In his Bloomberg View piece, Investment and Money Manager Shilling blames the commodity boom of the early 2000s that led to massive building and expansion in China.
“It’s not economical to suspend some of these projects due to high sunk costs and shutdown expenses,” Shilling writes. “Some producers, moreover, may not be free to slash output as prices swoon, especially if they’re government-controlled and need foreign exchange to service sovereign debts.”
Copper is produced mainly in the developing countries of Chile, Peru, Congo, Zambia and Russia. China is a net exporter of aluminum but an importer of copper. The International Copper Study Group, made up of copper-producing and consuming countries, says demand will rise just 1.1% this year while output jumps 4.3%.
The cash price of Japanese copper fell 1.8% on Thursday, March 5 to JPY 721,000 ($6,026) per metric ton, making it the day’s biggest mover. The price of US copper producer grade 110 showed little movement on Thursday, hovering around $3.39 per pound. The price of US copper producer grade 102 held steady around $3.58 per pound. The price of US copper producer grade 122 saw little movement yesterday, closing out around $3.39 per pound.
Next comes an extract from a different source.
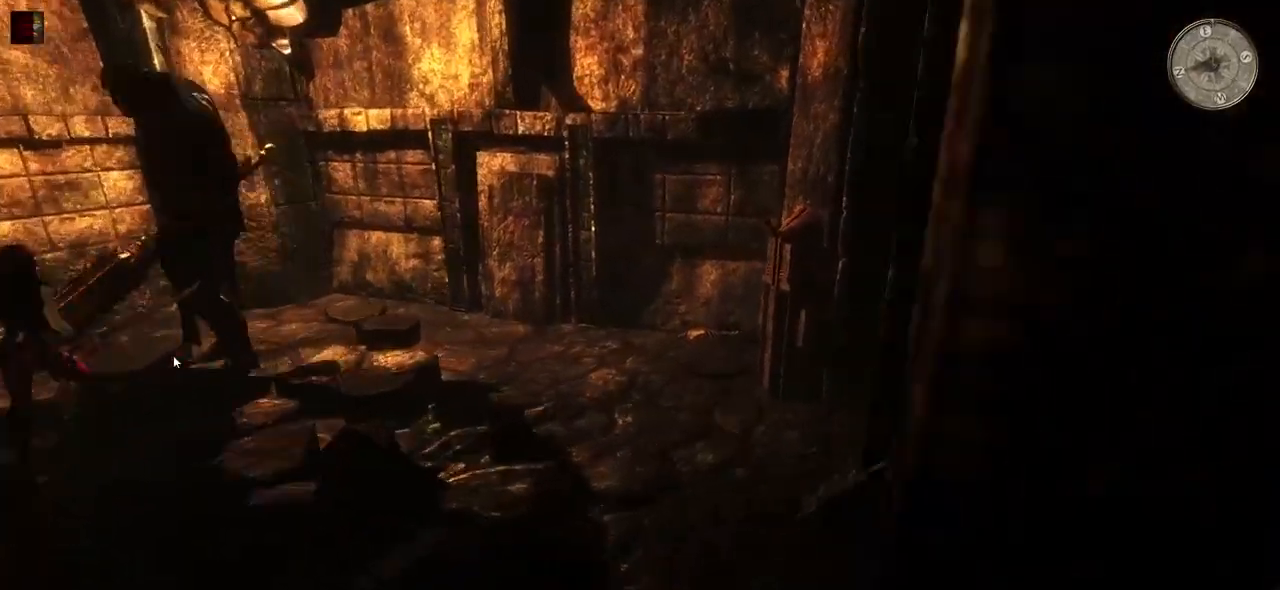
{"keys": ["w"], "mouse": [], "events": []}
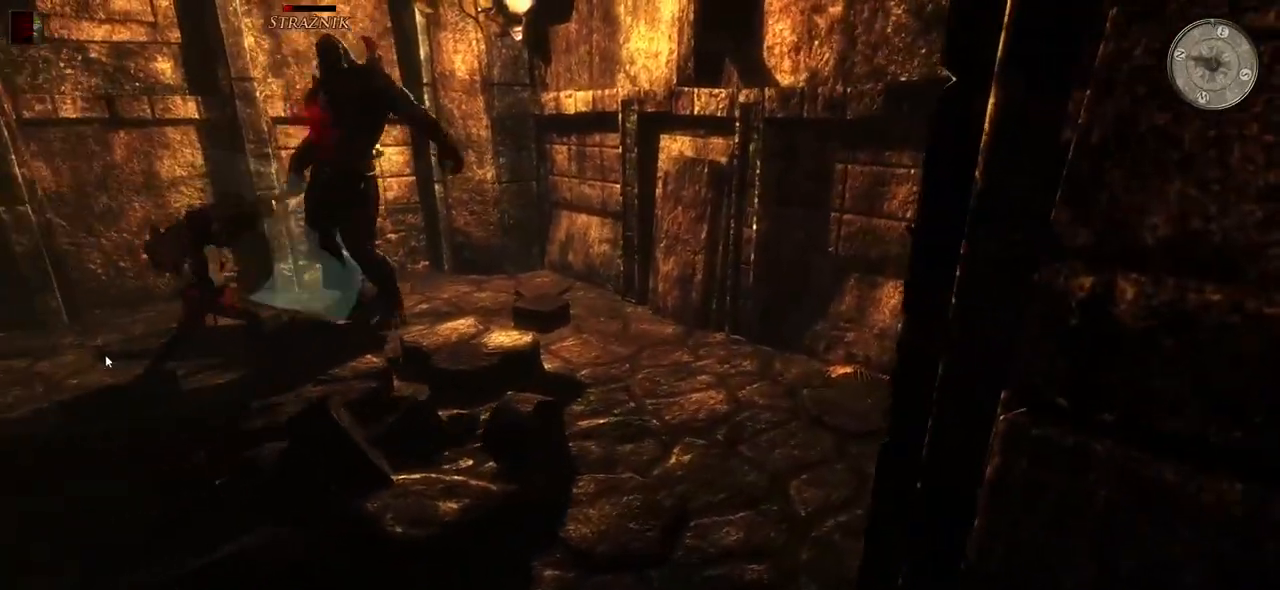
{"keys": ["w"], "mouse": [], "events": [[320, "a", "down"], [500, "a", "up"]]}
Chinese copper closed mixed yesterday. The price of Chinese copper wire fell 0.2% to CNY 42,530 ($6,780) per metric ton. After a couple of days of decreasing prices, the price of Chinese copper bar held steady at CNY 43,400 ($6,918). Following two days of downward movement, the Chinese copper cash price held steady at CNY 43,600 ($6,950) per metric ton. The price of Chinese bright copper scrap saw little movement at CNY 33,400 ($5,324) per metric ton.
After a 0.5% increase, the copper 3-month price finished the day on the LME at $5,865 per metric ton. Also on the LME, the primary copper cash price gained 0.5% to finish at $5,881 per metric ton.